Background
This study introduces an interpretable machine learning model, derived from patient data, to address the notable lack of perioperative stroke prediction tools for adults undergoing noncardiac, nonvascular, and nonneurosurgical procedures, thereby improving clinical decision-making.
Methods
A retrospective cohort study encompassed 106,328 patients aged 18 years or older who underwent non-cardiac, non-vascular, and non-neurosurgical surgeries in our institution. The training cohort included 74,429 patients with 140 perioperative stroke incidents, and the validation cohort comprised 31,899 patients with 59 incidents. Risk factors for perioperative stroke were identified using univariable logistic regression analysis. The Least Absolute Shrinkage and Selection Operator (LASSO) regression method screened variables, followed by the development, validation, and performance evaluation of the prediction model through multivariate logistic regression analysis.
Results
The established prediction model, leveraging 16 variables including demographic information, medical history, and pre- and post-operative data, demonstrated robust discriminatory capability in forecasting perioperative stroke (AUC = 0.919; 95% CI, 0.896–0.942).

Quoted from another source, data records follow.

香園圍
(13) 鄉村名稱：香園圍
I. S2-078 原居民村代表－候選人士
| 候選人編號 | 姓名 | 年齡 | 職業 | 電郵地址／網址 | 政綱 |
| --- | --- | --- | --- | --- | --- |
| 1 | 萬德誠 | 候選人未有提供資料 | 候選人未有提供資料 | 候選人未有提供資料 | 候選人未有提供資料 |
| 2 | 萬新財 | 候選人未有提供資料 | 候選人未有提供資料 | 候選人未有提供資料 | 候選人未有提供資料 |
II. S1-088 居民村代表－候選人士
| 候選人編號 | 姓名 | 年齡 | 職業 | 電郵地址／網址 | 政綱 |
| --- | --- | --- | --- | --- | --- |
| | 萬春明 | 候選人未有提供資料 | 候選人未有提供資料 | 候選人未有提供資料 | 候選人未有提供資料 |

It also showed an excellent fit with the validation cohort (Hosmer–Lemeshow test, χ²=4.085, P = 0.906). Decision curve analysis affirmed the model's substantial net benefit.
Conclusion
Through the analysis of patients aged 18 and above undergoing specified surgeries, this study successfully identified risk factors for perioperative stroke. Subsequently, it developed and validated effective prediction models that exhibit notable predictive accuracy, thereby serving as a pivotal tool for clinicians in decision-making processes. These insights lay the groundwork for the prevention and enhanced perioperative management of stroke, marking a significant stride in patient care optimization.